Challenge 1: Culture

Docker is not just another technology your development team adopts to get instantly productive. It requires a shift in mentality. If the responsibility for the shift falls only on the developer, your organization won't reap all the benefits. It is important that your organizational culture is an open one. You should empower your employees to emit ideas and take action based on them. If the people aren't encouraged to experiment, research topics unrelated to the task at hand, they will most likely treat Docker as another stone they'll have to drag around to do their job.

We are creatures of habit and we're reluctant to abrupt change. Even in the healthiest organisations, there will still be some people who hate change. This doesn't mean they should be fired, nor that they are right and you should not use Docker. You just have to make small changes instead of coming in one day and say "From now on, we're using Docker!".

Challenge 2: Lack of expertise

This is hard to avoid. Especially with Docker, being a young technology. You won't find senior Docker specialists on the market, right now. Except for the people who contributed to the project itself.

If you plan on building your skills in-house, without any external trainings or consultants coming in and helping you to get started, you should be patient.

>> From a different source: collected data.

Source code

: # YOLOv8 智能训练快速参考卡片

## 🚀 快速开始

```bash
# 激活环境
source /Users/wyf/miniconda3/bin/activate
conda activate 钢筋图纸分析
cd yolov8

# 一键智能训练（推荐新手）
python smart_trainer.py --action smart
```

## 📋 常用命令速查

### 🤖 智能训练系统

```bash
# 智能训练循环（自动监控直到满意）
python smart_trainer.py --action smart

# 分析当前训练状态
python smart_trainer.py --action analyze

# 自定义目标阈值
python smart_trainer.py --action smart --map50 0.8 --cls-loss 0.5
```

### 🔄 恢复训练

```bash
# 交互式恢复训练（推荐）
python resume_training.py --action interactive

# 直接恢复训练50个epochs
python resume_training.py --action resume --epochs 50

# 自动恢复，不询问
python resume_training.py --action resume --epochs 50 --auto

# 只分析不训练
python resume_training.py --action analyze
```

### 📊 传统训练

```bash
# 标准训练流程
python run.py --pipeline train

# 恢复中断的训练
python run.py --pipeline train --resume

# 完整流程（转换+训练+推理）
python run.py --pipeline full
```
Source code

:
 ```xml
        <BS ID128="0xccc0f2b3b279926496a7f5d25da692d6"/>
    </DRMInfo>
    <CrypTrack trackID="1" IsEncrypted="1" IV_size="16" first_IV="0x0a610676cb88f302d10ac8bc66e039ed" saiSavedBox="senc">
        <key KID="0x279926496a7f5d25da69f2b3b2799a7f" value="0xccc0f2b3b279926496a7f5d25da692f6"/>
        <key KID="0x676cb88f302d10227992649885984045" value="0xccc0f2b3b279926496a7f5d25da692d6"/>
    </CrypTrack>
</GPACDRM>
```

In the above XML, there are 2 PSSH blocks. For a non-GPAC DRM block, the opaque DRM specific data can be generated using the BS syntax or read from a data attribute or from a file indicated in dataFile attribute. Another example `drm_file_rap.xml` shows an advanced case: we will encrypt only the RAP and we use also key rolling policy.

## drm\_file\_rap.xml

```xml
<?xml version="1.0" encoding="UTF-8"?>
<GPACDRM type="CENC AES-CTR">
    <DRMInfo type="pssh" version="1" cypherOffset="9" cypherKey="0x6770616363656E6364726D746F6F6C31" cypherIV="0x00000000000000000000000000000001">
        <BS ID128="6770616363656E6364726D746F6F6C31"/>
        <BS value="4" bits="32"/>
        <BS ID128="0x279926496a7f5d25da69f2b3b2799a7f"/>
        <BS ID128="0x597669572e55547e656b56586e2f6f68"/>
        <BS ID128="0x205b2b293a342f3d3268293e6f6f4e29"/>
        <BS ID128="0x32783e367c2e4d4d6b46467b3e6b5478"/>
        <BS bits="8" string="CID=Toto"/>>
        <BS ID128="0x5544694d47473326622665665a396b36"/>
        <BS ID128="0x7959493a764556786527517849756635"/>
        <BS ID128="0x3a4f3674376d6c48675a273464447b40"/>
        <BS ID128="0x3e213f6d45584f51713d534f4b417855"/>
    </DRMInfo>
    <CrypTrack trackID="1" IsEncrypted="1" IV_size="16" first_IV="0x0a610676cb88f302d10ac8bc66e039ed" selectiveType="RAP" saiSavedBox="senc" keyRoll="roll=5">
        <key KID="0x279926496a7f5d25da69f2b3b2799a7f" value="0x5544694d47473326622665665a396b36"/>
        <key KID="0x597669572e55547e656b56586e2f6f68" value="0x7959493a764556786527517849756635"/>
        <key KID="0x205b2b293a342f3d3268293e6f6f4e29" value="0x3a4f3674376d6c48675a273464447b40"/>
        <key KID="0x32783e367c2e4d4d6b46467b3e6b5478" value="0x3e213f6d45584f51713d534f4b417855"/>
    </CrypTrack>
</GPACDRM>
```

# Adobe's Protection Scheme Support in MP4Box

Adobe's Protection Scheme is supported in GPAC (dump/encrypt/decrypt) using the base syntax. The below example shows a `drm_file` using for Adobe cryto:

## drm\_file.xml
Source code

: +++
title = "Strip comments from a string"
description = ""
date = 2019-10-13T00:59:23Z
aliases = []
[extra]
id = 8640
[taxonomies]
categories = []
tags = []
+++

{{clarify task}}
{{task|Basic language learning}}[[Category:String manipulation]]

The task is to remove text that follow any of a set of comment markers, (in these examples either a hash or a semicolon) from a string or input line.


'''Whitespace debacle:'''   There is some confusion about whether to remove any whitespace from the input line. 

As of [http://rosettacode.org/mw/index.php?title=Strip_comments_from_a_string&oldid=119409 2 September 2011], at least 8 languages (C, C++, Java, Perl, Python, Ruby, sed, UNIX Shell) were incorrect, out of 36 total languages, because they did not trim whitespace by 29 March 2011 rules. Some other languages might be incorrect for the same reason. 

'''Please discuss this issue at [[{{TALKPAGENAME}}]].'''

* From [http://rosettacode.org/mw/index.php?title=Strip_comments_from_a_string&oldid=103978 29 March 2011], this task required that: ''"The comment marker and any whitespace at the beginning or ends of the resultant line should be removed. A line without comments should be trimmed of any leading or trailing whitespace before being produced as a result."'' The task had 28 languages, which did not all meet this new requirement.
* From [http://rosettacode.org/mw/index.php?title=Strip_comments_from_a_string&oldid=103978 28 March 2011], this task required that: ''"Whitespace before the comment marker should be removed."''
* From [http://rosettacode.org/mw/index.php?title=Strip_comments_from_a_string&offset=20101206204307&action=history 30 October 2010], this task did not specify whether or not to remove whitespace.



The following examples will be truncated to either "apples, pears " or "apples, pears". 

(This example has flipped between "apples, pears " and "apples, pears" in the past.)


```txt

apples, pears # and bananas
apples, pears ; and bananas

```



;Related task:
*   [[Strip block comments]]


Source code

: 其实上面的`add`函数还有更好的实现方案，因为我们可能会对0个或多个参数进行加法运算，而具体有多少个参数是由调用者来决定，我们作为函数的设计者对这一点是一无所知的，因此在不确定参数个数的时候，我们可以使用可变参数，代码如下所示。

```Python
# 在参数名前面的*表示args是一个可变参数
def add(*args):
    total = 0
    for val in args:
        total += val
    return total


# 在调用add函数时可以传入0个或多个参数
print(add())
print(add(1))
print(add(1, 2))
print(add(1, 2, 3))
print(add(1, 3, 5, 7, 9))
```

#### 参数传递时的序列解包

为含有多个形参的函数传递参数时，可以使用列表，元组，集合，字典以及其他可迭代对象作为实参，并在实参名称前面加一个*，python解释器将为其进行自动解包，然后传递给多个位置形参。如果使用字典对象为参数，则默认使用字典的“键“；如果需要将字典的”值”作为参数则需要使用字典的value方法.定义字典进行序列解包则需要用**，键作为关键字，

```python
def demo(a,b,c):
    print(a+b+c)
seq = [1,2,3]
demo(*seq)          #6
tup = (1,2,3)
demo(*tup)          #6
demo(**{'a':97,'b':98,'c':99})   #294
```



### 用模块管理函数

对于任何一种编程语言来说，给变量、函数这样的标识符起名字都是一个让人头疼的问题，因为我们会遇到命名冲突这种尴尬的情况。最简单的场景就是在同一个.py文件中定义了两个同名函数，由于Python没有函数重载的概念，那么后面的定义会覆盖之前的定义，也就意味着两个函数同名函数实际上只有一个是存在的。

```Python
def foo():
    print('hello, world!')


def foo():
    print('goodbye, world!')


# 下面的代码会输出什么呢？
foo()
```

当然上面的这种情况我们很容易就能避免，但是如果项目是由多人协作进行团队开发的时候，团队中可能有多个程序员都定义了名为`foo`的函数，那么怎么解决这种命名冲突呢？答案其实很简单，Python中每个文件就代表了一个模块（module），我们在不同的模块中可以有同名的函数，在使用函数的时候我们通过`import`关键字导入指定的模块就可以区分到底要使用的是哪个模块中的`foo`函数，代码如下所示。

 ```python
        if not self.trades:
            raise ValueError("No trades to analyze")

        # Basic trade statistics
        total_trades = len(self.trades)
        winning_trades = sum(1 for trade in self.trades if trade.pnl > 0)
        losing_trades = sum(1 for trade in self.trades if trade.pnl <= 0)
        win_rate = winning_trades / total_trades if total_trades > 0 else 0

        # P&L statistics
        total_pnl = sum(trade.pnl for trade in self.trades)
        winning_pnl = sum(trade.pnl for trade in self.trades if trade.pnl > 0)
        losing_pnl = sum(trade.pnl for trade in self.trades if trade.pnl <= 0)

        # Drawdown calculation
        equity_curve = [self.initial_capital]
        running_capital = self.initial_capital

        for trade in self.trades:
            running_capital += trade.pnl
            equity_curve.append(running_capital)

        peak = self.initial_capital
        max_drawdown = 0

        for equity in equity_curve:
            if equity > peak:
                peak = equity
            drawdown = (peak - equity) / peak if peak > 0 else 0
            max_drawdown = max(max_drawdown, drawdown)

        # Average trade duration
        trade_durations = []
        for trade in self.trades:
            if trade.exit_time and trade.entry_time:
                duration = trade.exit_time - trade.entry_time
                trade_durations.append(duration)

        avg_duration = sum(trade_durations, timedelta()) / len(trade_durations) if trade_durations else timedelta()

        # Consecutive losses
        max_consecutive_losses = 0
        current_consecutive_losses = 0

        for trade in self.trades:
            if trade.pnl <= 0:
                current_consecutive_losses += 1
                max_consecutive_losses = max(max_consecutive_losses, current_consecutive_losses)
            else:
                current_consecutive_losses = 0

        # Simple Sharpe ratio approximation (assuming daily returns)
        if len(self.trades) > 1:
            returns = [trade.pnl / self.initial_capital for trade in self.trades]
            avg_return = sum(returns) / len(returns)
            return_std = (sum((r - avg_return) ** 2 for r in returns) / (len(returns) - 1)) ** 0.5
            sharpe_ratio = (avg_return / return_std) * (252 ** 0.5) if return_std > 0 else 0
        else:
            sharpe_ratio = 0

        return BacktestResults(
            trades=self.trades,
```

Docker makes infrastructure more accessible for developers. If you have devs working on it, give them time to adapt, they're pretty resourceful people 😊 .

Conclusions

There are clearly more benefits than there are drawbacks, and this article would get really big if I would enumerate all of them. If you take anything away from this article, I would like you to remember that Docker offers you platform independence and enables you to bundle your application along with its surrounding environment.